Kubur batu seberat 40 ton tempat Raja Tamu Umbu Ndjaka dimakamkan


“Di dalam kubur Ayah, terdapat sekitar 110 kain tenun persembahan dari warga dan kerabat. Mereka memohon agar kain-kain itu ikut dikubur bersama Raja sebagai bentuk penghormatan terakhir,” ujar Rambu Ana.

"Bayangkan kalau kain-kain itu dijadikan rupiah, lumayan banyak juga kan, hahaha…,” kelakarnya. Meskipun berasal dari keluarga kerajaan, namun gadis itu memang doyan bercanda dan bergaul dengan siapapun.

Beberapa kali berkunjung ke Waingapu, saya selalu menyempatkan untuk bertandang ke rumah Rambu Ana. Sekedar menanyakan kabar, atau berbagi cerita-cerita seru, termasuk tentang adat-istiadat kepercayaan Marapu yang dianut oleh masyarakat Sumba. Saat ini memang banyak warga yang menganut agama tertentu, namun Marapu tak lantas hilang begitu saja dari kehidupan mereka.

Prailiu menjadi salah satu kampung raja di Sumba Timur yang sering dikunjungi wisatawan karena letaknya hanya 10 menit berkendara dari pusat kota Waingapu. Tiap daerah di Sumba memiliki motif tenun yang khas. Begitu pula di Prailiu. Paduan warnanya juga tak banyak. Hanya didominasi oleh merah, hitam, kuning, dan biru. Untuk pewarna merah, penenun menggunakan bahan dari akar mengkudu. Sedangkan warna biru, berasal dari tanaman nila yang tumbuh subur di pekarangan Ngana Ana. Ekstrak daun nila ini yang menghasilkan warna biru tua. Tentu saja ada campuran bahan alam lain, tapi saya tak menanyakan lebih lanjut. Feeling saya sih, itu sifatnya rahasia.

Daun nila sebagai bahan dasar pewarna biru


Setelah memintal dan mewarnai benang, proses berikutnya adalah menggambar motif. Canggihnya, leluhur mereka tidak melewati tahap ini. Hanya berbekal perasaan dan langsung menenun benang-benang tersebut menyerupai motif yang diinginkan. Satu lembar kain hinggi yang lebar menjalani proses cukup panjang dan lama, kira-kira 6 bulan sejak kapas-kapas masuk alat pintal.

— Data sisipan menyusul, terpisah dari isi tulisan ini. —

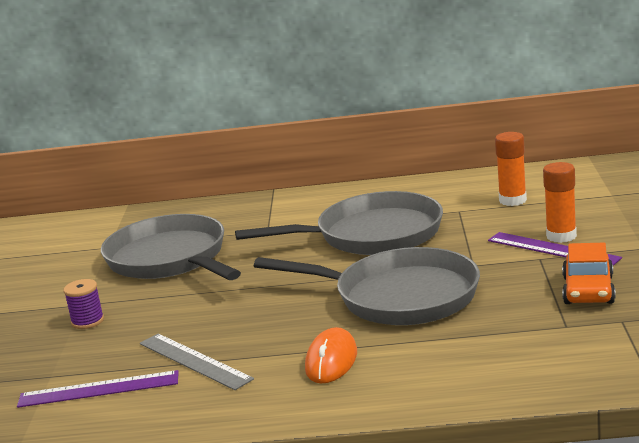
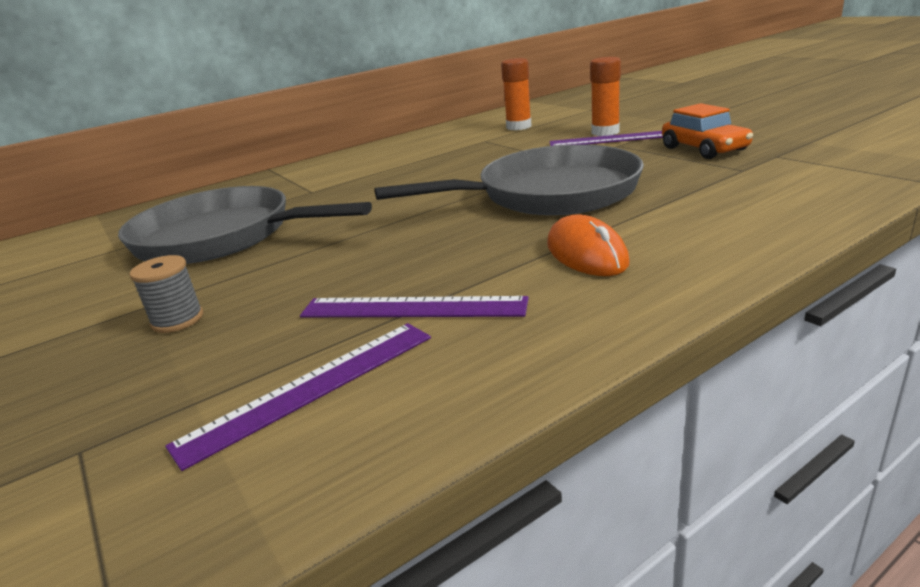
camera: 35 degrees left, 5 degrees up
purple spool [63,279,104,329] -> grey spool [129,255,203,333]
grey ruler [140,334,254,390] -> purple ruler [300,296,529,317]
grey pan [235,191,443,255] -> none

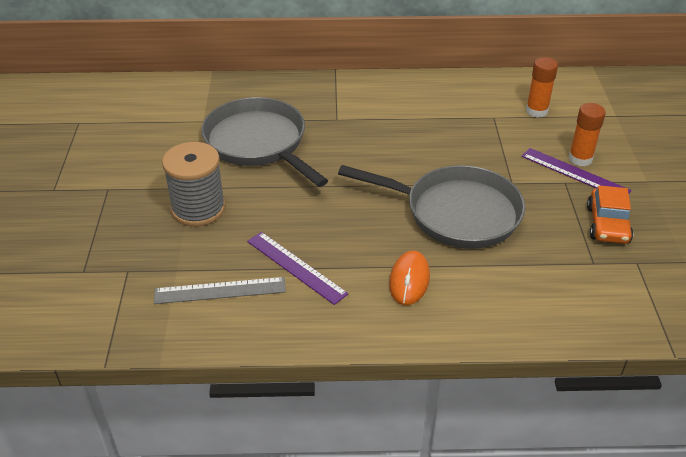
camera: 30 degrees right, 15 degrees up
grey spool [129,255,203,333] -> grey spool [162,142,226,227], size x1.98
purple ruler [166,323,431,471] -> grey ruler [154,277,286,304]

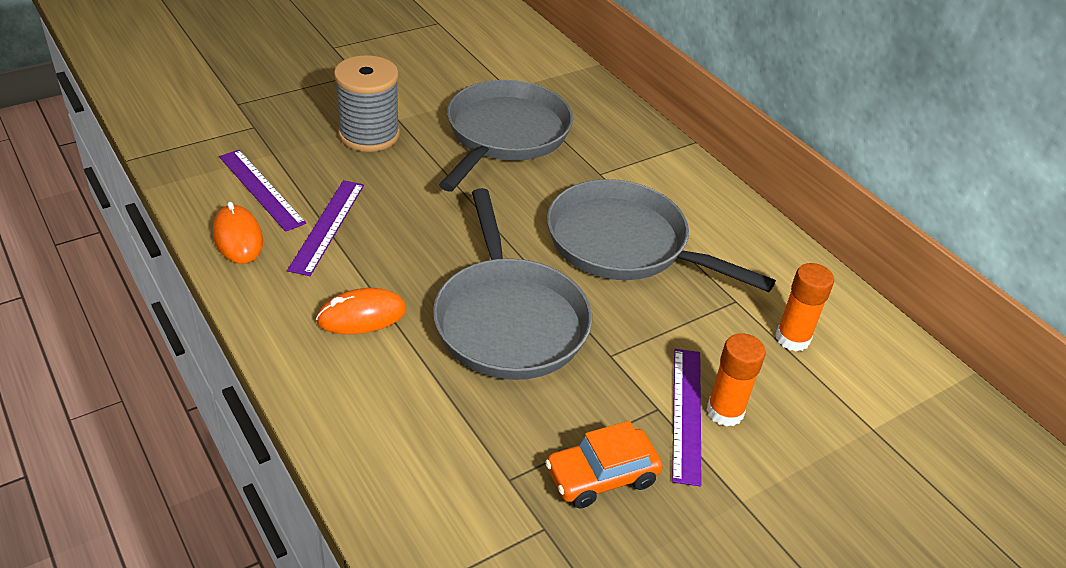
camera: 55 degrees right, 0 degrees up
grey ruler [154,277,286,304] -> purple ruler [219,150,306,232]
none -> orange mouse [213,202,263,264]
none -> grey pan [547,179,776,292]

Menggambar motif kain tenun


Kalau boleh saya sebut, rumah Ngana Ana ini bagaikan one stop weaving center. Selain ditumbuhi tanaman untuk pewarna alami, di sini juga terdapat pohon kapas sebagai bahan dasar benang pintal. Alat-alat tenun juga tersedia. Lengkap sekali! Mungkin Ngana Ana bisa mempertimbangkan untuk membuka kursus tenun hinggi dari nol.

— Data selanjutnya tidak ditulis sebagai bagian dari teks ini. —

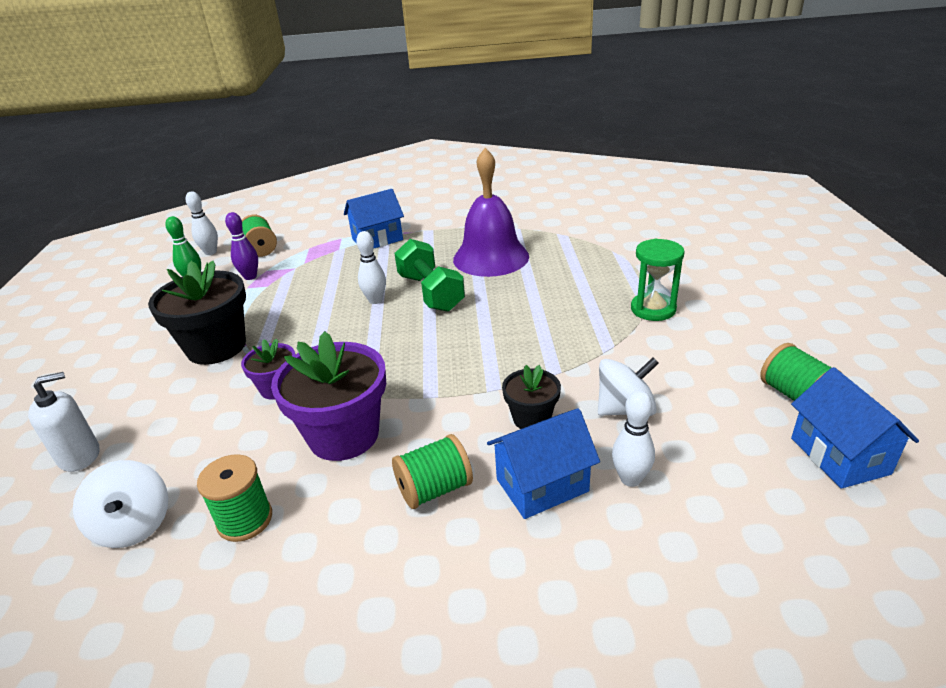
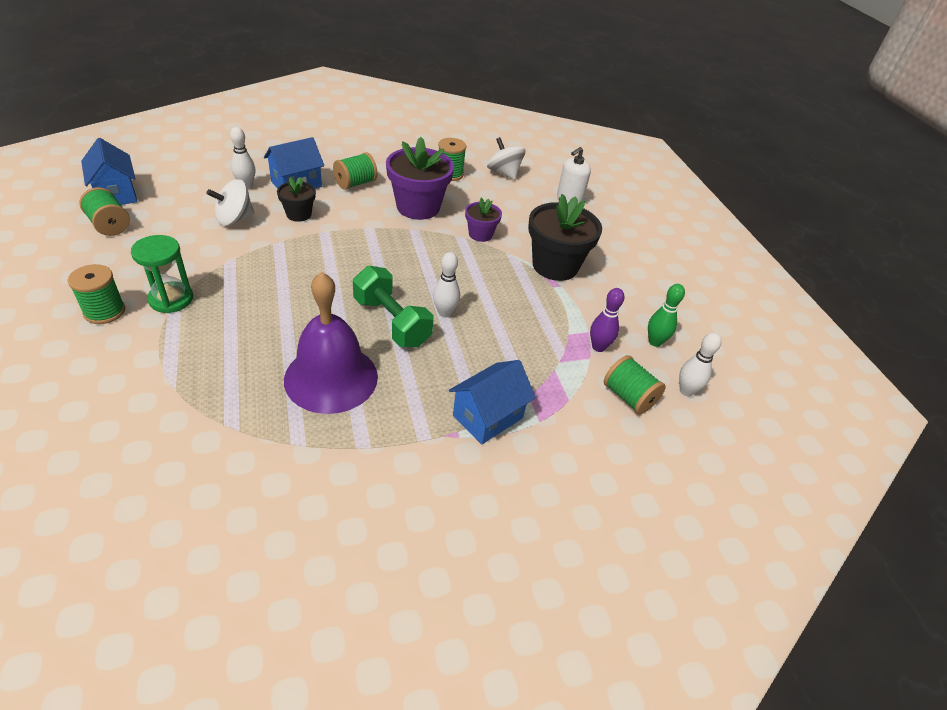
camera: 160 degrees right, 10 degrees up
none -> green spool [68,264,125,324]

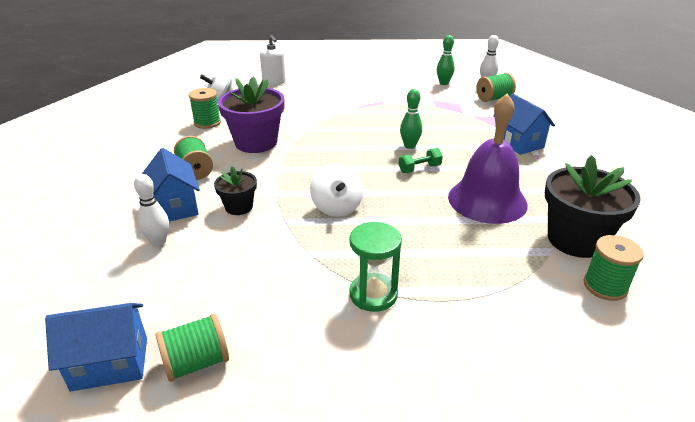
camera: 70 degrees left, 10 degrees down
green spool [68,264,125,324] -> green spool moved to [584,235,644,301]
white spinning top [207,179,255,226] -> white spinning top moved to [310,163,363,217]
green dumbbell [353,266,434,347] -> green dumbbell [399,148,443,173], size x0.53
white bowling pin [433,252,460,317] -> green bowling pin [400,89,422,149]
purple flower pot [465,198,502,242] -> none
black flower pot [528,194,602,281] -> black flower pot moved to [545,155,641,258]
purple bowling pin [590,288,625,352] -> none

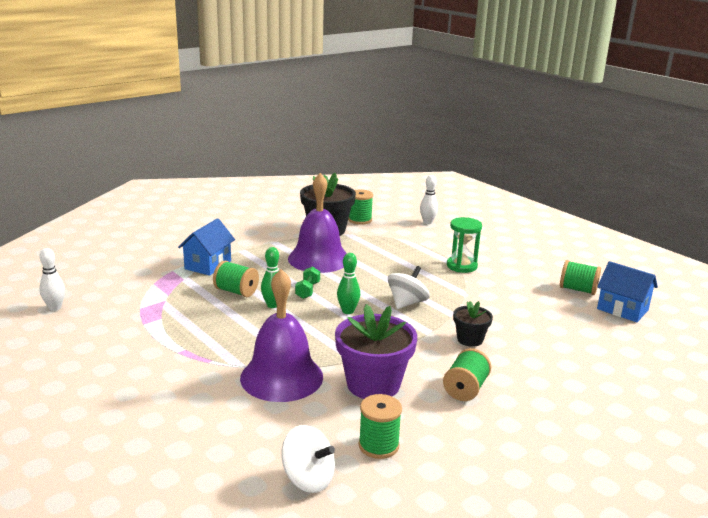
camera: 130 degrees left, 10 degrees down
white bowling pin [134,174,169,247] -> white bowling pin moved to [420,175,438,224]
blue house [142,148,200,221] -> none
white soap dispenser [260,35,286,86] -> none
green dumbbell [399,148,443,173] -> green dumbbell turned 75 degrees clockwise [295,266,320,299]
green bowling pin [437,35,455,85] -> green bowling pin moved to [337,253,360,314]
green spool [477,73,516,102] -> green spool moved to [213,261,259,297]
none -> purple bell [240,269,323,402]

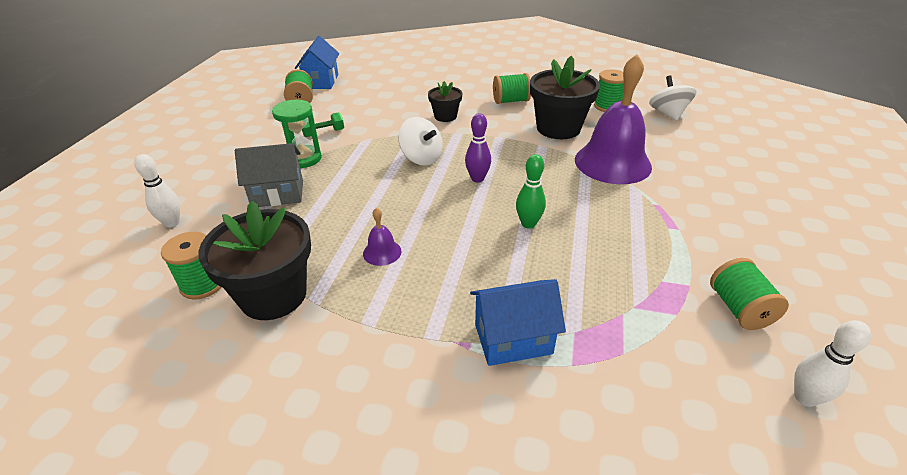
camera: 125 degrees left, 15 degrees up
green spool [213,261,259,297] -> green spool moved to [710,258,789,330]
purple bell [288,173,347,273] -> purple bell [363,208,402,266], size x0.41
green dumbbell [295,266,320,299] -> green dumbbell moved to [302,112,344,137]
purple flower pot [335,304,417,399] -> black flower pot [530,56,600,139]
green bowling pin [337,253,360,314] -> purple bowling pin [465,113,491,183]
white spinning top [388,266,430,309] -> white spinning top turned 135 degrees counterclockwise [398,117,443,165]
none -> grey house [235,143,303,207]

Kapas yang sebagai bahan dasar benang


Belum sempat mengusulkan ide itu, suami Ngana Ana tiba-tiba muncul menghidangkan dua kelapa muda segar baru petik dari pohon di pekarangan. Tak sopan bila menolak niat baik seseorang. Saya dan Rambu Ana segera meneguk air kelapa dengan terburu-buru. Sepertinya kami sama-sama kehausan dipanggang matahari.

Dalam perjalanan pulang kembali ke Prailiu, Rambu Ana sempat mengutarakan keinginan tulus untuk mengembangkan kampungnya menjadi sentra budaya di Sumba khususnya Sumba Timur.

“Saya ingin tenun kami banyak dikenal orang Indonesia dan luar negeri. Tapi pemasaran selalu menjadi kendala. Apalagi harga tenun juga tidak murah bagi sebagian orang. Regenerasi juga penting. Ilmu pewarnaan alami harus diturunkan pada yang muda, agar kualitas tenun Prailiu tetap bertahan.”

Semangat ya, Rambu! 

Hinggi berwarna biru putih dengan motif binatang 


PS:
Postingan ini diikutsertakan dalam kompetisi blog #KainDanPerjalanan yang diselenggarakan Wego. 
Selain itu, postingan ini mengawali cerita-cerita saya selama beberapa kali bolak-balik ke Sumba. Mudah-mudahan rajin menulis lagi yaaa... Amin!